The above passage has a great sense of pragmatism associated with it. And if you read closely, you will see that the speaker has appealed to what we believe in and what we subsequently end up doing. Take any great speech for that matter, and you will find the aroma of hope and at the end of it, a sense of relentless will to do something. Al Pacino’s speech in “Any Given Sunday”, is another example of words having an impeccable impact, so much so that, I can’t sleep without listening to that clip atleast once! Over the past few years, I have come across video and audio clips of some influential speeches, out of which, Steve Jobs speech at Stanford’s commencement, James Nachtwey’s speech while accepting TED prize, and Barack Obama’s Victory speech stand out. I would like to point out a bit about Obama here, since he’s the man who seems to have captured the imagination of millions of people across the world.

A lot many things have been said and written about Obama, but nothing compares to the feeling which you undergo when you hear him talk. He doesn’t say great things, but I have always wondered why some speeches become the talk of town and sometimes of the country, world as well. And after having listened to his Victory Speech in Chicago and another speech in 2004 in Illinois when he was campaigning for John Kerry, have cleared all doubts in my mind about the power of words. I have realised that no matter what, a simple phrase will reach people’s heart if you utter with utmost sincerity and belief. No wonder, his political meetings bring such huge cheer and crowds from all walks of life. Probably, the next thing I am gonna do is to listen to all his debates and speeches to inject a dose of hope and optimism into my otherwise banal life.

They say, the simple and most beautiful things in life are free. Like a smile, tears, love, anger, fear, joy…ideas, perspective. And if we have to fight for them or even struggle to be able to catch a glimpse of them in our life, then be sure that there is something wrong with your life. It’s not what your mirror shows you, but it’s that brief moment of doubt in your mind, which makes you stand (or not stand) infront of a mirror for a longer time…that is a sign that things aren’t what they have to be. People write tons of random stuff (including this post!..:P) to address how to resolve the crisis under such circumstances, I say, bullocks! How does one know what’s with your life? How does a doctor know what’s wrong with your head? There might be a cure for a lot of things, but is there a cure for hopelessness, the void in your life, the isolation…? Things like this can stay for a long time, consuming you from within, but life works in a magical way. All you need is a perspective called…Belief! God knows what sort of endorphin is released in our brain, but it’s true! Things seem brighter and more chirpy when there is belief in our mind and heart. And what can be more beautiful, than seeing this sense of belief cure the dogma, that we cannot stand on our feet unless we have a helping hand!

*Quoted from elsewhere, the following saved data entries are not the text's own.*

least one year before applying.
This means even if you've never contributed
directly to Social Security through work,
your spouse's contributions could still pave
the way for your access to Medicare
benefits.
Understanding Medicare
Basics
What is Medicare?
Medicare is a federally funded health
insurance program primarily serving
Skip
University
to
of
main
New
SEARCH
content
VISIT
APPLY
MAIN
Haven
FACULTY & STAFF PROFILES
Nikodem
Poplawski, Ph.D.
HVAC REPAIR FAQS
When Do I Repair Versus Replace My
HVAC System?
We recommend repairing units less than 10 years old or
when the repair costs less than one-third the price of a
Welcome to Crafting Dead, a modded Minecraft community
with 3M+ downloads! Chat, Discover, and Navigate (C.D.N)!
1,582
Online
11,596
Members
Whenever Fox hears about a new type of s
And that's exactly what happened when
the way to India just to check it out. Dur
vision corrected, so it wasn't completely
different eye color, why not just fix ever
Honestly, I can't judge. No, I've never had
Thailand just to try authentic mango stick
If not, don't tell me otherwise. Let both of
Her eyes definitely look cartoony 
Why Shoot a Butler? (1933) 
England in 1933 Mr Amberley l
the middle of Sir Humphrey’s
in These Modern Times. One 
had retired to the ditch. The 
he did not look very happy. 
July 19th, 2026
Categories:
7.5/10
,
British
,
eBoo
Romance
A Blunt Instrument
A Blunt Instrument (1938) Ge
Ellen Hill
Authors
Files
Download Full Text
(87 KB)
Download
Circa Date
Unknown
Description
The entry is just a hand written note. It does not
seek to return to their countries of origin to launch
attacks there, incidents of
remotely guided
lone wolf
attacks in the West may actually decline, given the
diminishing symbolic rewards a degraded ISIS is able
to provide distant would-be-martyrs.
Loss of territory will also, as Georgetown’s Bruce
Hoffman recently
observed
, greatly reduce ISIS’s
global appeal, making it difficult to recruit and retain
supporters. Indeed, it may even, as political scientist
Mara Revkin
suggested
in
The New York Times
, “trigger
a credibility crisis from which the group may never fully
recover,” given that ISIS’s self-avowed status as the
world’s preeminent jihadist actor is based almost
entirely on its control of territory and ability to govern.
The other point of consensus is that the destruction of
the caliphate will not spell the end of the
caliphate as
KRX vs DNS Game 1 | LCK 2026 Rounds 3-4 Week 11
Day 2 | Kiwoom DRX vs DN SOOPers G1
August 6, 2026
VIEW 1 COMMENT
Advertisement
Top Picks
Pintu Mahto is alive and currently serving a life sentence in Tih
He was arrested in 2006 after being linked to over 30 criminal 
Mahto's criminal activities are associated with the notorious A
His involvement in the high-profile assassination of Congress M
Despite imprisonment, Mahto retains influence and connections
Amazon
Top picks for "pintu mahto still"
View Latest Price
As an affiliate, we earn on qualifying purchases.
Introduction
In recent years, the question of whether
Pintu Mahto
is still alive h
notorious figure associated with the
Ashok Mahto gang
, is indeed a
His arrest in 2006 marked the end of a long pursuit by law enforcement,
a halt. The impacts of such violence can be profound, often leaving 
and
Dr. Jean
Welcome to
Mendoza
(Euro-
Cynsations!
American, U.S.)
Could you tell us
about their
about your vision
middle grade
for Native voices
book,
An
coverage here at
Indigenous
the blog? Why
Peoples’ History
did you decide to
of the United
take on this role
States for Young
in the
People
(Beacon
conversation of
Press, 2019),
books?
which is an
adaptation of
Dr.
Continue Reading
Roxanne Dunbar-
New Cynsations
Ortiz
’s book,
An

At the end of the day, I wonder, how much of a changed person I am. Few years ago, when someone asked me, what do I want to be? I said, I wanted to be a respected person in the society. I didn’t have an iota of knowledge what meant or how can I achieve it. And now when people ask me (after having seen how out of place I am in my current profession) what do I really wanna be and do? I say, I want to be a writer. And they laugh…See, this is what I call “The Persistence of an uncurable dogma”. I now see a clear path ahead and as far as I can see, there’s no one around. And I just walk alone…with a hope that, others will smile and rejoice when I reach my goal one day. Right now, I am in the middle of nowhere! Probably I would need a lot more Steves, Obamas, David Mitchells, Al Pacinos, Pete McCarthys, friends, strangers, movies, books, videos, blogs, ideas, thoughts, perspective, belief…to believe that,….”Yes, I can.”

To put an end to this endless stream of consciousness, here’s a modification of another quote from “V for Vendetta”…
Beneath this mask there is more than flesh. Beneath this mask there is an idea, my friend, and ideas are bulletproof.